→ Task objective: Reproduce, word for word, the portion of the profile of Shahin Rafii that begins with the words "Shahin Rafii, MD" and ends with "and tumor targeting.".

Hematologist-Oncologist, Arthur B. Belfer Professor of Genetic Medicine, Division Chief of Regenerative Medicine, Founding Director of Hartman Institute for Therapeutic Organ Regeneration and Ansary Stem Cell Institute, Weill Cornell Medicine

Shahin Rafii, MD is a Hematologist-Oncologist and Arthur B. Belfer Professor of Genetic Medicine, Division Chief of Regenerative Medicine, Founding Director of Hartman Institute for Therapeutic Organ Regeneration and Ansary Stem Cell Institute at Weill Cornell Medicine. He is a physician-scientist, who has conceived of the foundational knowledge of blood vessel endothelial cell organotypic development and heterogeneity, enabling translation of the pro-regenerative functions of vascular cells to clinic for organ repair and tumor targeting.

He pioneered the paradigm-shifting concept that endothelial cells within each organ and tumor are highly unique and specialized. He devised genetic models to prove that endothelial cells form vascular niches that by supplying instructive angiocrine factors choreograph stem cell self-renewal, organ repair or aberrantly incite malignant stem cells provoking tumor growth and metastasis. He has identified previously unknown transcription factors that reprogram human non-vascular cells into endothelial cells. He has discovered several organotypic transcription factors that confer generic endothelial cells with their tissue-specific vascular signatures.

He has engineered innovative technologies to manufacture the first-in-man infusional endothelial cells to repair injured organs. He has founded vascular biotechnological companies enabling phase III trials for infusion of bioengineered endothelial cells into cancer patients treated with aggressive chemotherapy mitigating intestinal and hematopoietic injuries. Recently, he has engineered adaptable human endothelial cells that functionally vascularizes organoids, including tumor organoids setting stage for pre-clinical pharmaceutical drug screening. Rafii’s translational work to repair tissue damage by implantation of pre-endothelialized mini-organs has opened a new chapter in long-awaited vascular therapeutics. This novel platform could also be leveraged to interrogate the potential of immune cells for tumor targeting.

→ Data section:
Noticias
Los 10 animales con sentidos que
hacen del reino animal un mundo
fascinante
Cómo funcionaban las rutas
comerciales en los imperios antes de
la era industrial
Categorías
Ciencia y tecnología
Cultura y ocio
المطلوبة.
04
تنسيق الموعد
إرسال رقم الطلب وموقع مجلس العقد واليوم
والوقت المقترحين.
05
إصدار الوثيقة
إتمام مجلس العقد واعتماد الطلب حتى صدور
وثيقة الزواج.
---
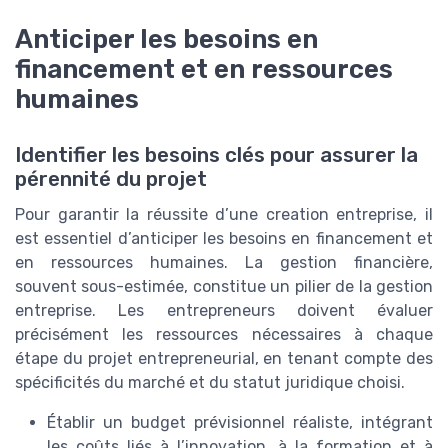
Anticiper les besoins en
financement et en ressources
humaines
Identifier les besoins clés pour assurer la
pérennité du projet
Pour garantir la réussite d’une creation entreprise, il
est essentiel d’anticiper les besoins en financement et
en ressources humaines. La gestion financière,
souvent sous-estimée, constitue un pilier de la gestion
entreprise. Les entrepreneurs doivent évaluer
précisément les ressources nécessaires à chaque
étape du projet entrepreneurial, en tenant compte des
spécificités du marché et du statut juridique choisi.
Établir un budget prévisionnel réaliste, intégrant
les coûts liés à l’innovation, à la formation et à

→ Answer:
Shahin Rafii, MD is a Hematologist-Oncologist and Arthur B. Belfer Professor of Genetic Medicine, Division Chief of Regenerative Medicine, Founding Director of Hartman Institute for Therapeutic Organ Regeneration and Ansary Stem Cell Institute at Weill Cornell Medicine. He is a physician-scientist, who has conceived of the foundational knowledge of blood vessel endothelial cell organotypic development and heterogeneity, enabling translation of the pro-regenerative functions of vascular cells to clinic for organ repair and tumor targeting.